OLS still gives the least-squares line but may be sensitive to outliers/heavy tails. Alternatives: LAD (L1) regression, robust regression, or bootstrap CIs for more reliable inference.
Q14. Why is a t-interval wider than a z-interval?
Because we don’t know \(\sigma\) and estimate it with \(s\), adding extra uncertainty (especially for small \(n\)).
Q15. What’s Welch’s t-interval and when use it?
Two-sample mean difference when variances aren’t assumed equal. Use it for A/B tests with different spreads. It’s the default safe choice.
Q16. What does “label-preserving” bootstrap mean for two samples?

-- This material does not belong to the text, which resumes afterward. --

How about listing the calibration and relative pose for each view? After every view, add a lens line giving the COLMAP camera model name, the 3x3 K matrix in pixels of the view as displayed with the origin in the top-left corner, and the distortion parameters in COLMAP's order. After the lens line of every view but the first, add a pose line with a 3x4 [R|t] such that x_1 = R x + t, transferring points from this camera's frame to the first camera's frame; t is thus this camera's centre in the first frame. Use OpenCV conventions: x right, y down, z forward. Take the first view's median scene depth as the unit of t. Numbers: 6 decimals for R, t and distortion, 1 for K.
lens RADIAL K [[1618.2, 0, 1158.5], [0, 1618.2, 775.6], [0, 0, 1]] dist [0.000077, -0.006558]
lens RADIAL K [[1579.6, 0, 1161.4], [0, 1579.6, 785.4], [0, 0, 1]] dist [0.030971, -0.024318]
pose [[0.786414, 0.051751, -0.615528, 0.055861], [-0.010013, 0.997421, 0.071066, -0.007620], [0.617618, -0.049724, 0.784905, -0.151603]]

You resample within each group A and B separately (keep labels). This keeps group sizes and within-group structure the same in each resample.

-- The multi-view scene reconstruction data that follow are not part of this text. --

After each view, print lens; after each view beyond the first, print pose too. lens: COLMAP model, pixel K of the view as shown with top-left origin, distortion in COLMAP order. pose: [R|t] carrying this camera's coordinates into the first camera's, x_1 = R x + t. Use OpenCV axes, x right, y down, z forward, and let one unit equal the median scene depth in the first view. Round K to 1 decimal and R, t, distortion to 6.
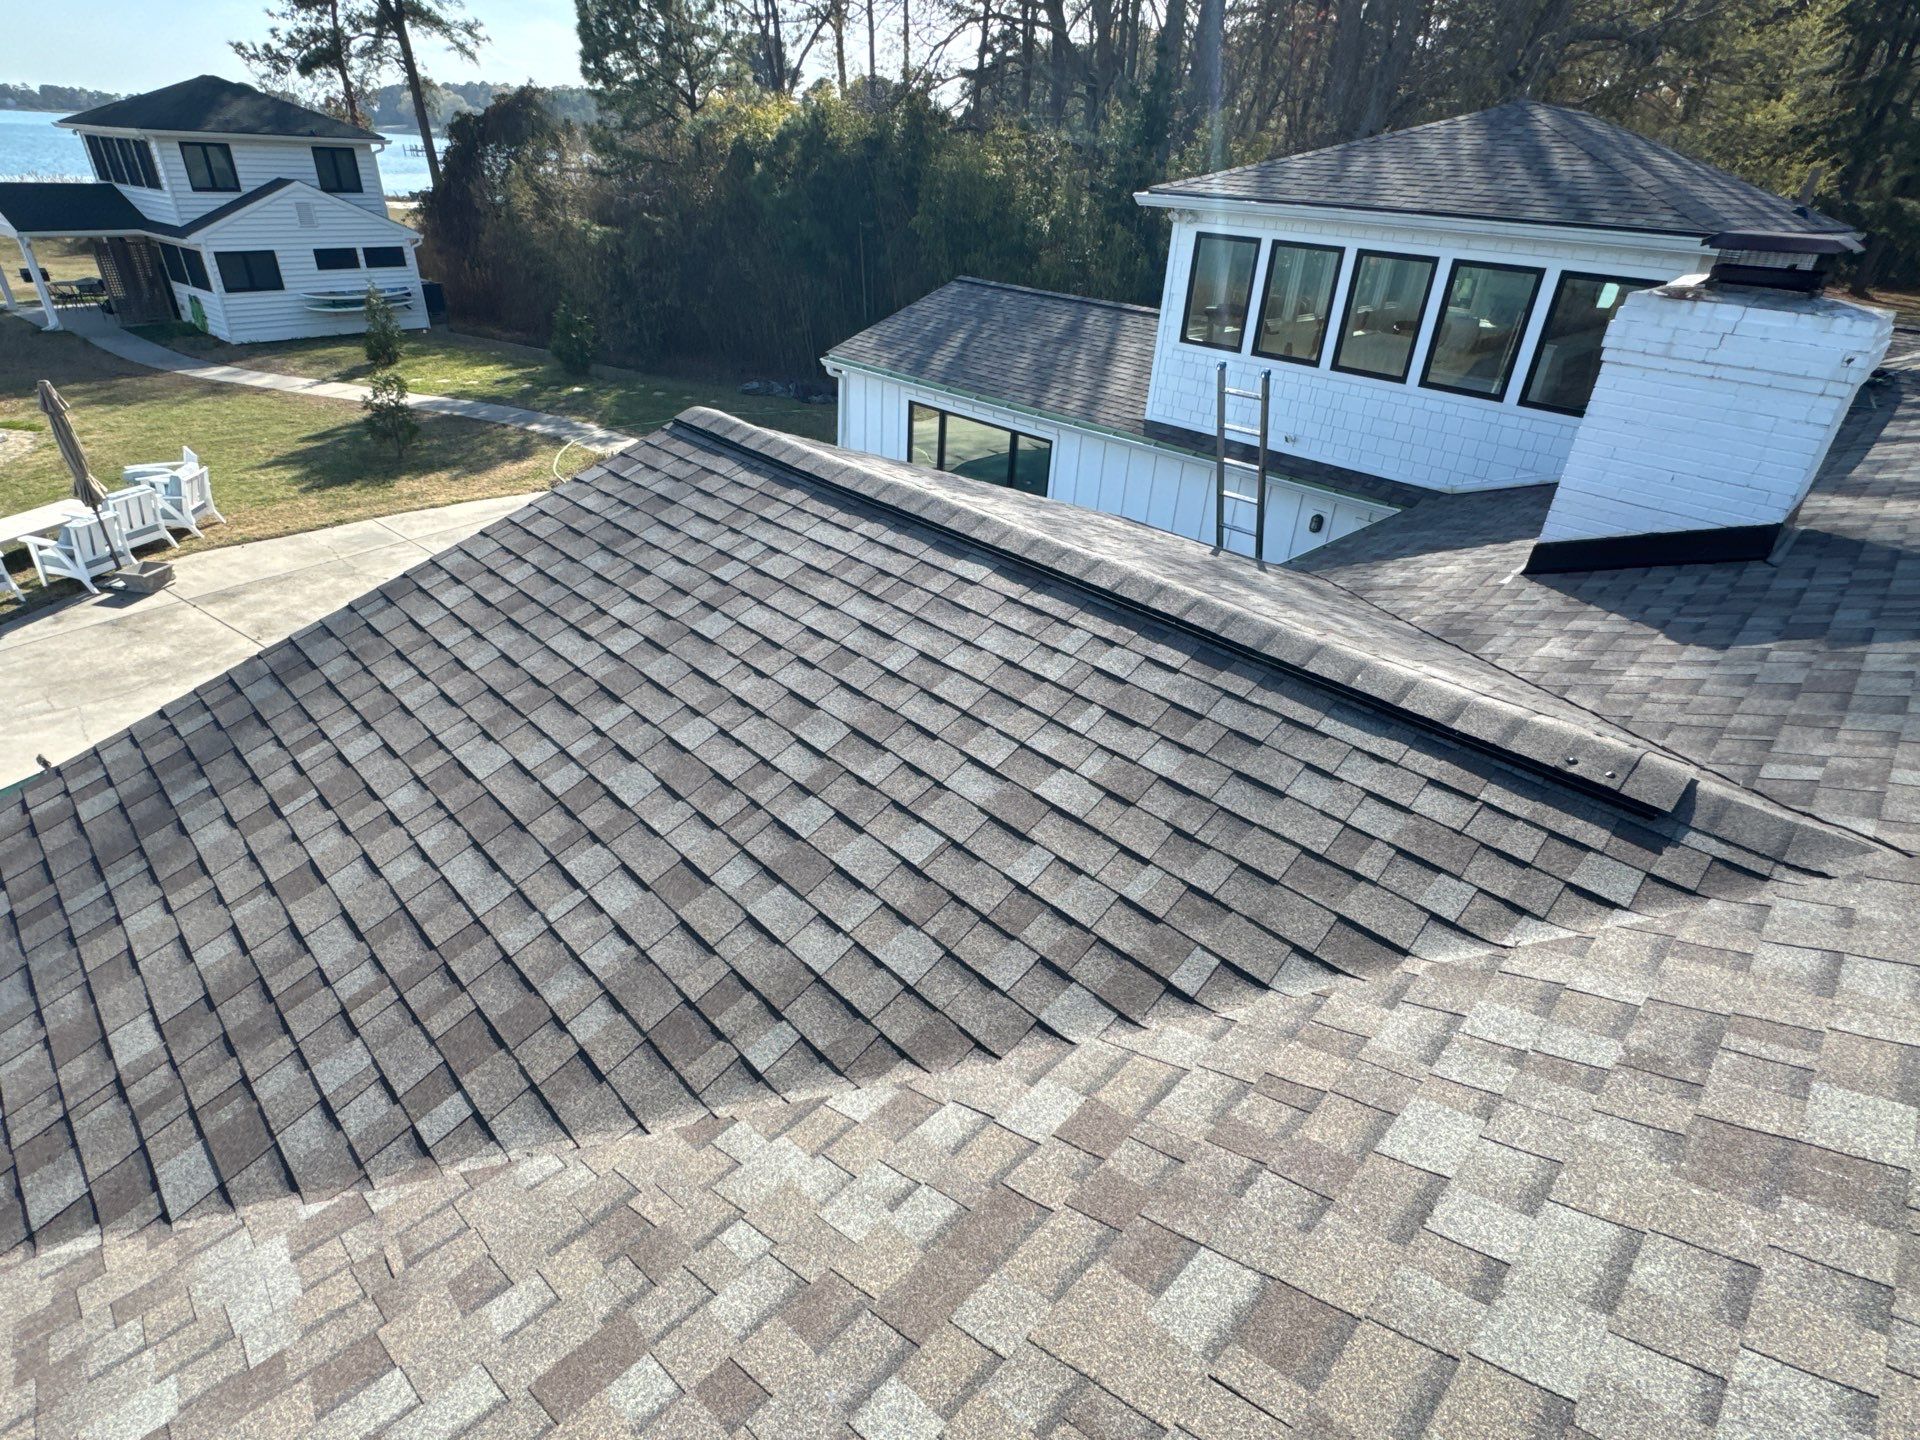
lens RADIAL K [[972.9, 0, 959.5], [0, 972.9, 719.8], [0, 0, 1]] dist [-0.004128, 0.001217]
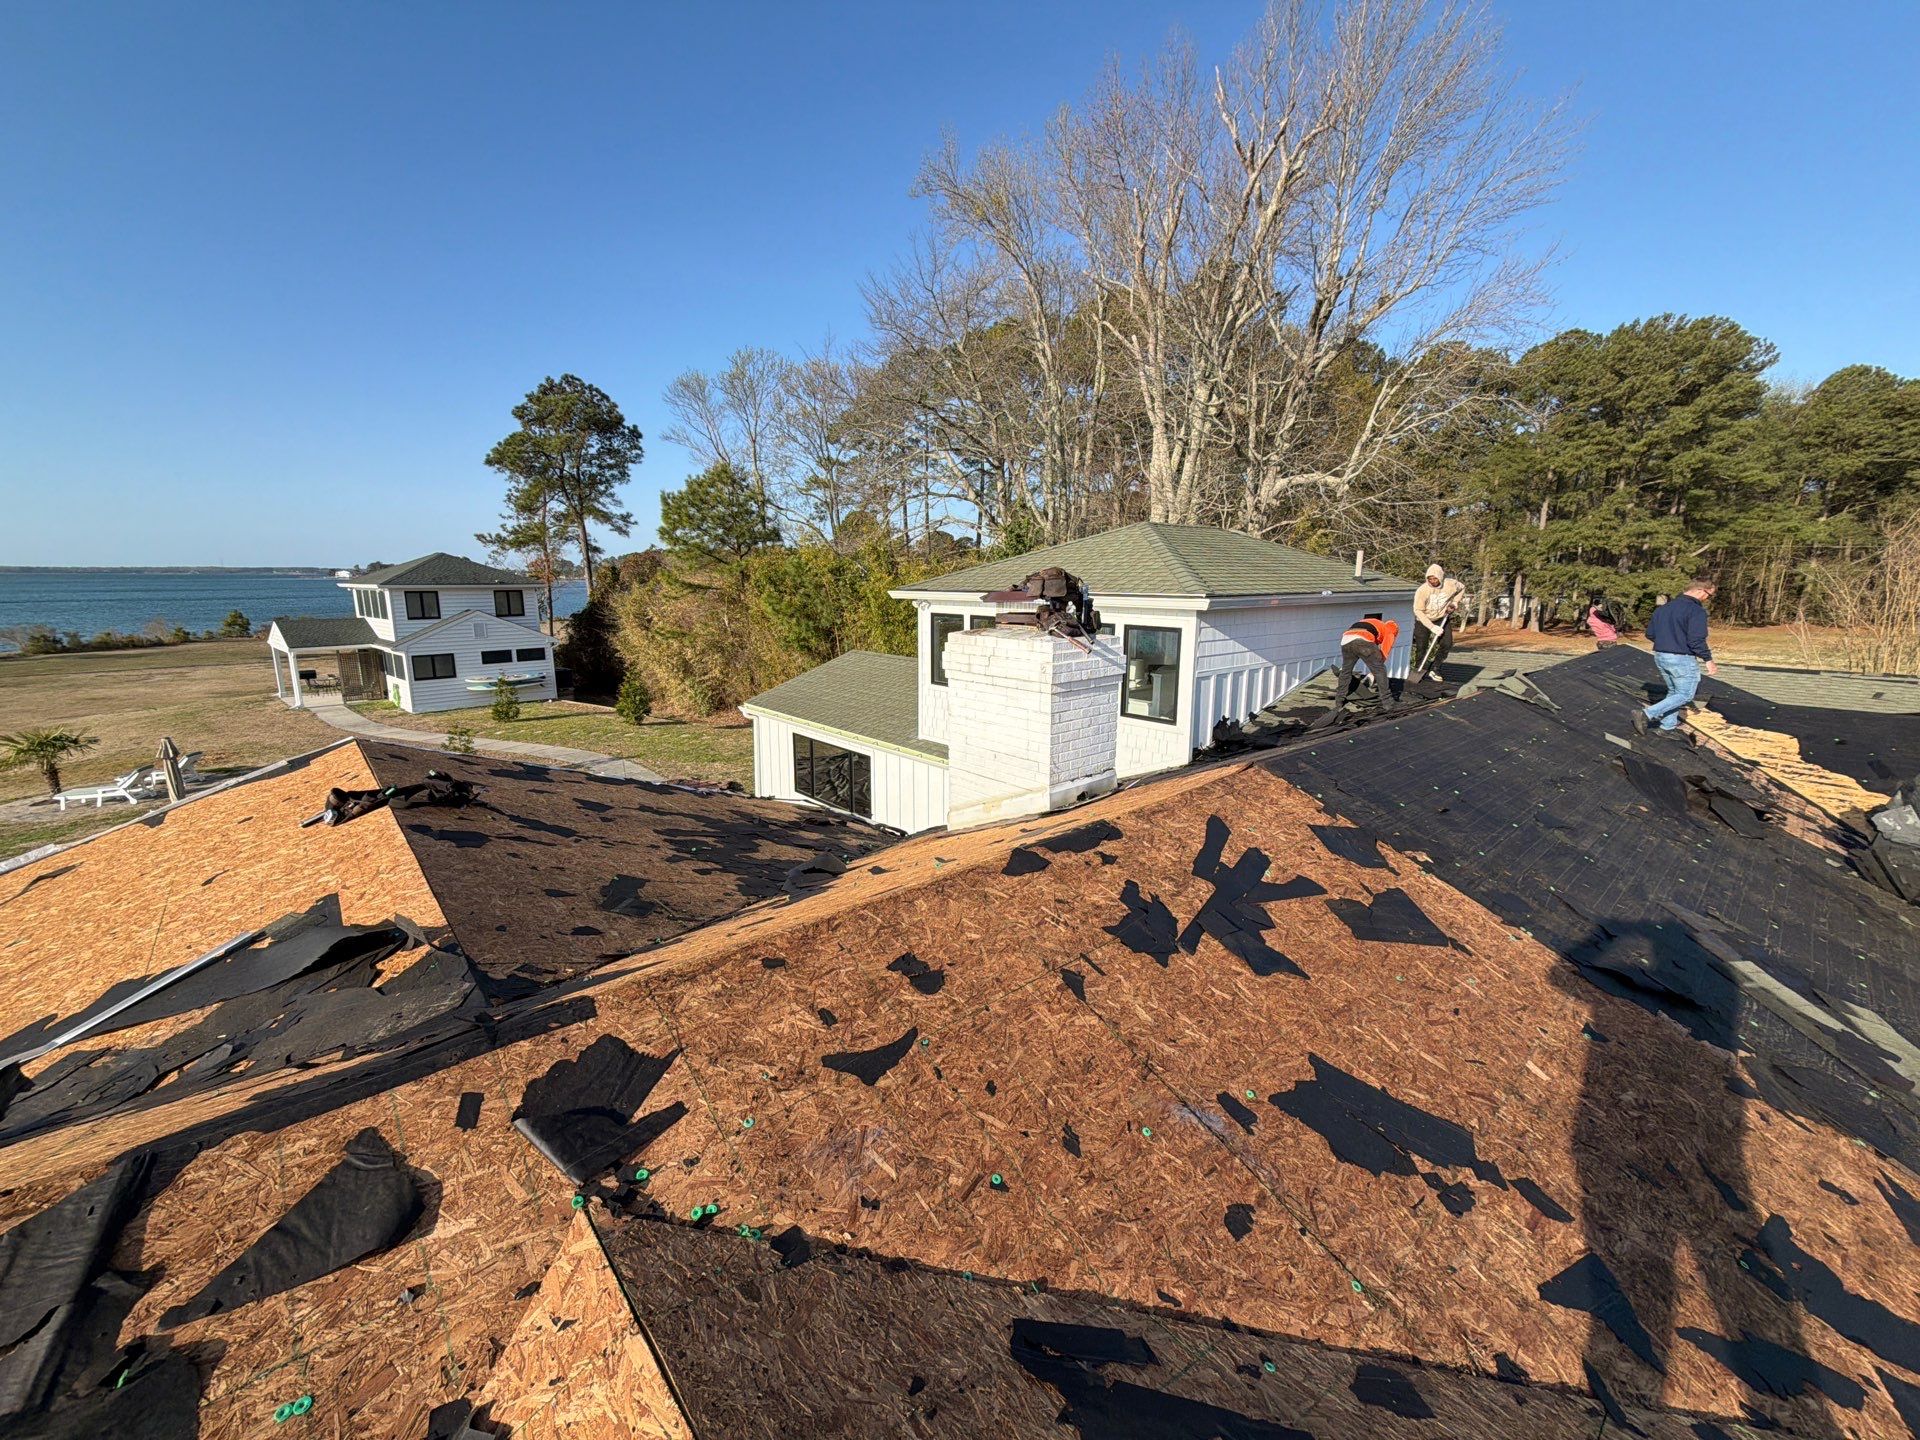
lens RADIAL K [[760.7, 0, 962.5], [0, 760.7, 717.6], [0, 0, 1]] dist [0.001209, -0.000577]
pose [[0.997128, -0.036174, -0.066530, 0.416976], [0.011706, 0.941601, -0.336528, 0.028496], [0.074818, 0.334782, 0.939320, -0.005954]]
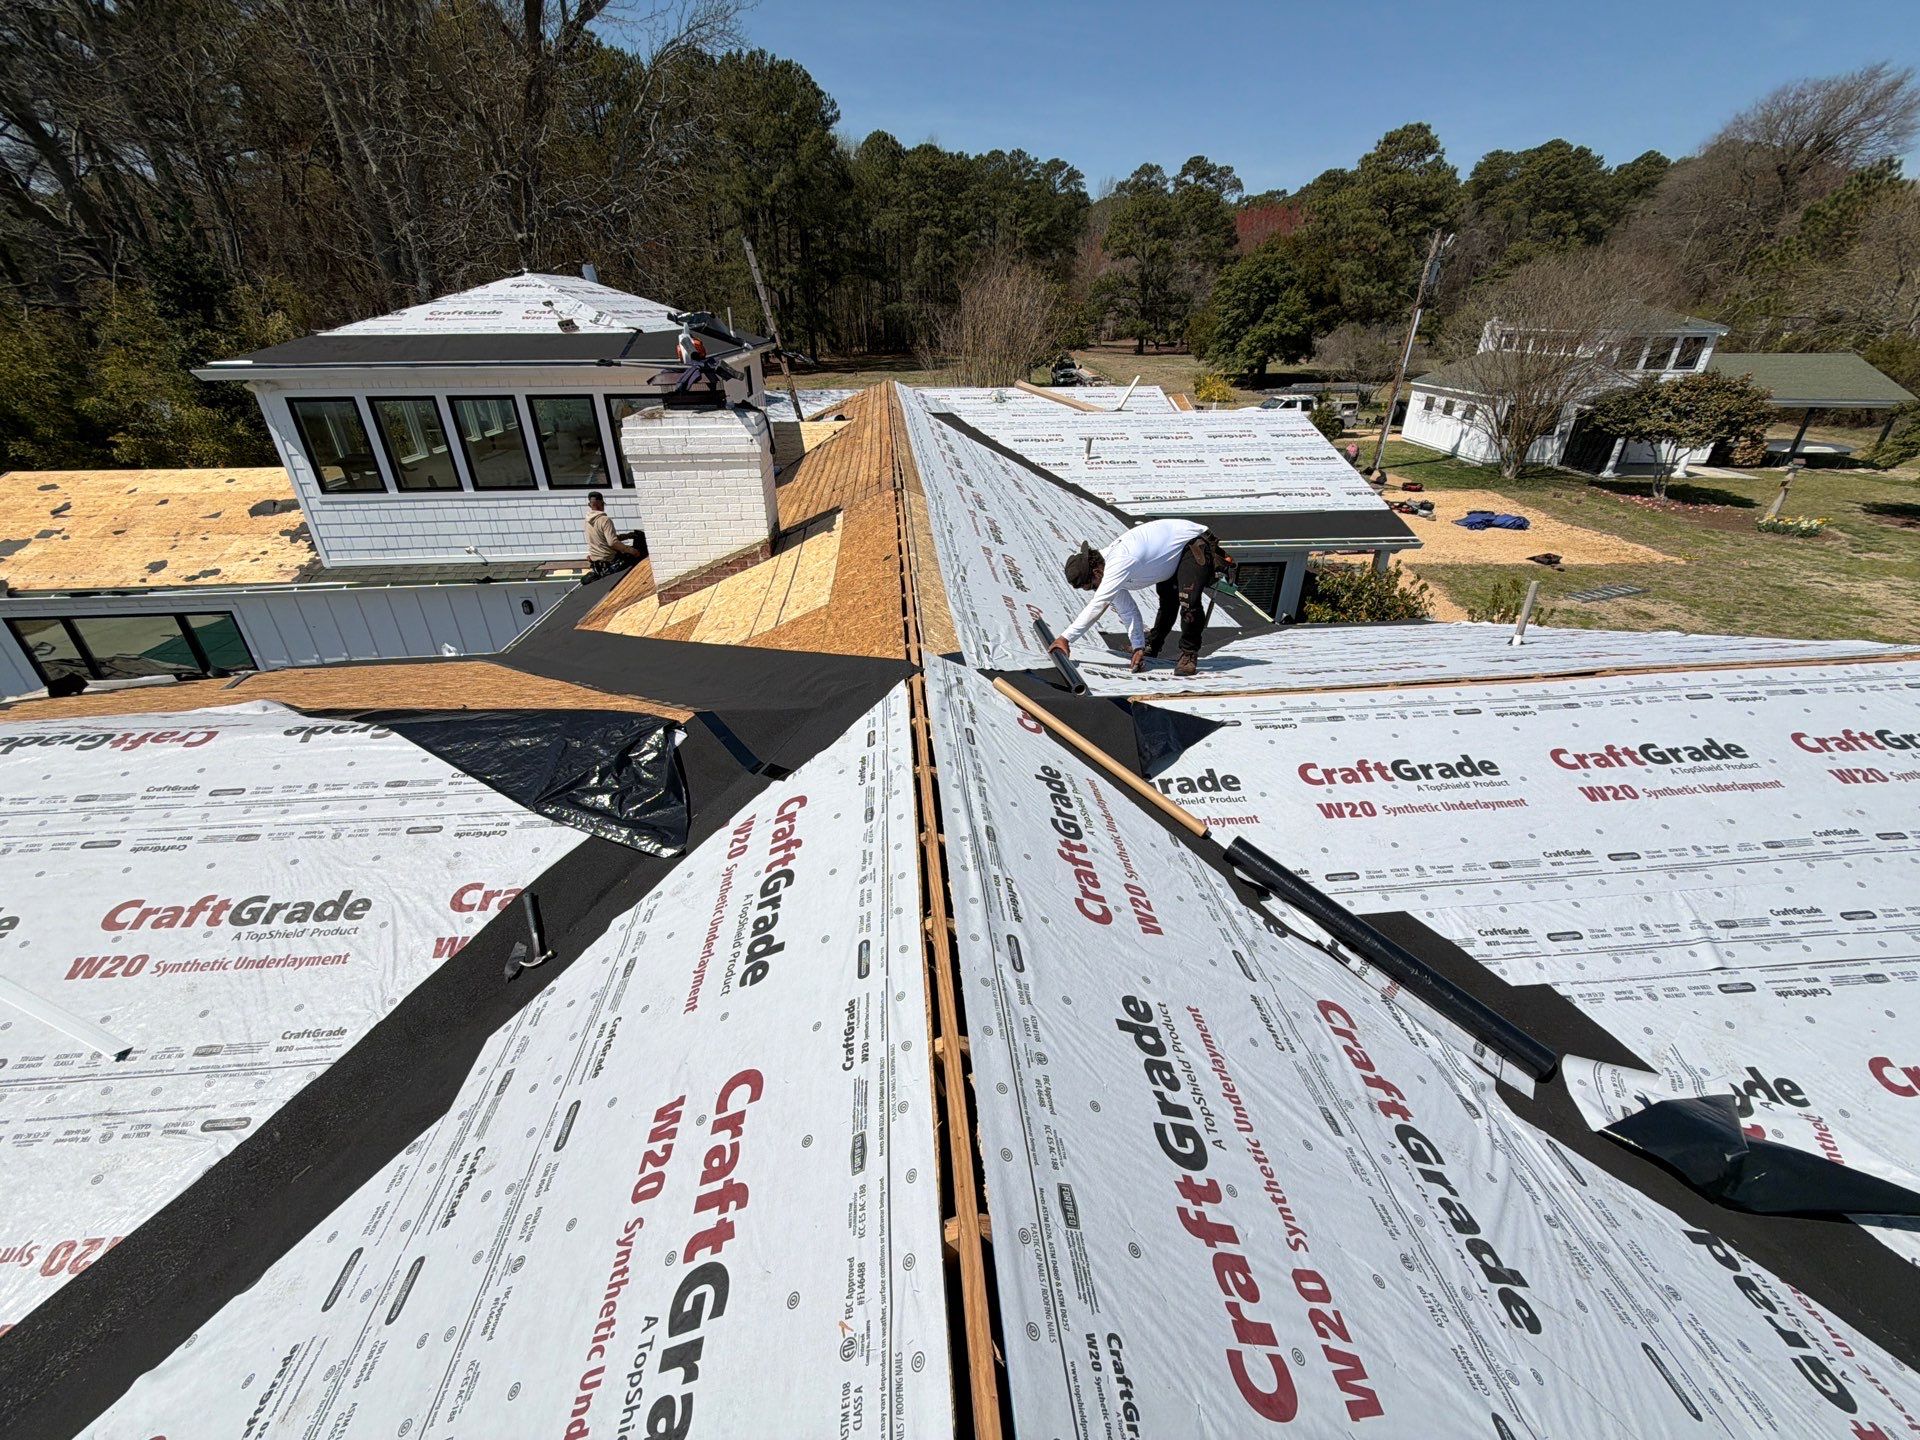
lens RADIAL K [[760.7, 0, 960.1], [0, 760.7, 718.5], [0, 0, 1]] dist [0.001209, -0.000577]
pose [[0.641573, -0.408329, 0.649347, 0.031351], [0.416295, 0.896374, 0.152356, 0.011881], [-0.644269, 0.172572, 0.745074, -0.082393]]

Q17. How do outliers affect my line fit?
A single extreme \(x\) or \(y\) can swing the slope a lot. Check residual plots; consider transformations, winsorizing, or robust methods.
Q18. Is high \(R^2\) always good?
High \(R^2\) means the line explains more variation, but it doesn’t prove causation or guarantee good predictions outside your \(x\)-range (extrapolation risk!).
Q19. What are AIC and BIC in one line each?
They score fit with a penalty for model size \(k\). Lower is better. AIC \(=2k-2\ell(\hat\theta)\), BIC \(=k\ln n-2\ell(\hat\theta)\).
Q20. How many samples do I need for a target margin of error?
For mean with known \(\sigma\): \(n=\big(z^*\sigma/E\big)^2\). Example: want MOE \(E=2\) minutes for bus wait times, \(\sigma\approx 10\), 95% ⇒ \(z^*\approx1.96\): \(n\approx (1.96\cdot10/2)^2\approx96\).